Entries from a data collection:
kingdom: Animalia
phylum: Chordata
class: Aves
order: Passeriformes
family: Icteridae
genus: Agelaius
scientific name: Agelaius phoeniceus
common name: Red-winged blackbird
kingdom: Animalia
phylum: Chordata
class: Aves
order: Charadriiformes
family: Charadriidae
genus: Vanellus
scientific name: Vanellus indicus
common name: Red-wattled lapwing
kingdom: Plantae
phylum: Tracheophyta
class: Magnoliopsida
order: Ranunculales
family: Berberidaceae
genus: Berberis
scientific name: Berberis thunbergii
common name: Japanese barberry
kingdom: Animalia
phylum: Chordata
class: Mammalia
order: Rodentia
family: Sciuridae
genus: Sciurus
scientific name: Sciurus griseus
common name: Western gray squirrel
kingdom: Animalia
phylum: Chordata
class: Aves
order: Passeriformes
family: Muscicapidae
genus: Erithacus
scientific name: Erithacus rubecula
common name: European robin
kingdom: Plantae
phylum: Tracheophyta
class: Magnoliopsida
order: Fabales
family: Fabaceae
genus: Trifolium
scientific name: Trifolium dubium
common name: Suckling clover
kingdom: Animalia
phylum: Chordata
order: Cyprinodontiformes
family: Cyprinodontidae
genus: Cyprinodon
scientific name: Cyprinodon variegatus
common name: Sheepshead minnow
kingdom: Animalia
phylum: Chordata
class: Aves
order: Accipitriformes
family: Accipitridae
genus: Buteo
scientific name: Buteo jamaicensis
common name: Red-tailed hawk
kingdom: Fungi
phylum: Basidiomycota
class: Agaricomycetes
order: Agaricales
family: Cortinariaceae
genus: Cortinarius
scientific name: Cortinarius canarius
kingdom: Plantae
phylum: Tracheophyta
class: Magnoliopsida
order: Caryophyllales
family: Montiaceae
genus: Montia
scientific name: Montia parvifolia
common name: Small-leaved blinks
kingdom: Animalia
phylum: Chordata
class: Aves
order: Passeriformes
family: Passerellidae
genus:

> [DIRECTIONS FOR THIS TASK]
Express everything from the line containing "family: Muscicapidae" down to the line containing "family: Cyprinodontidae" as a two-column CSV headed field and value, one row per line. Put each field in quotation marks and replace any line breaks with spaces.

> [TASK OUTPUT]
field,value
"family:","Muscicapidae"
"genus:","Erithacus"
"scientific name:","Erithacus rubecula"
"common name:","European robin"
"kingdom:","Plantae"
"phylum:","Tracheophyta"
"class:","Magnoliopsida"
"order:","Fabales"
"family:","Fabaceae"
"genus:","Trifolium"
"scientific name:","Trifolium dubium"
"common name:","Suckling clover"
"kingdom:","Animalia"
"phylum:","Chordata"
"order:","Cyprinodontiformes"
"family:","Cyprinodontidae"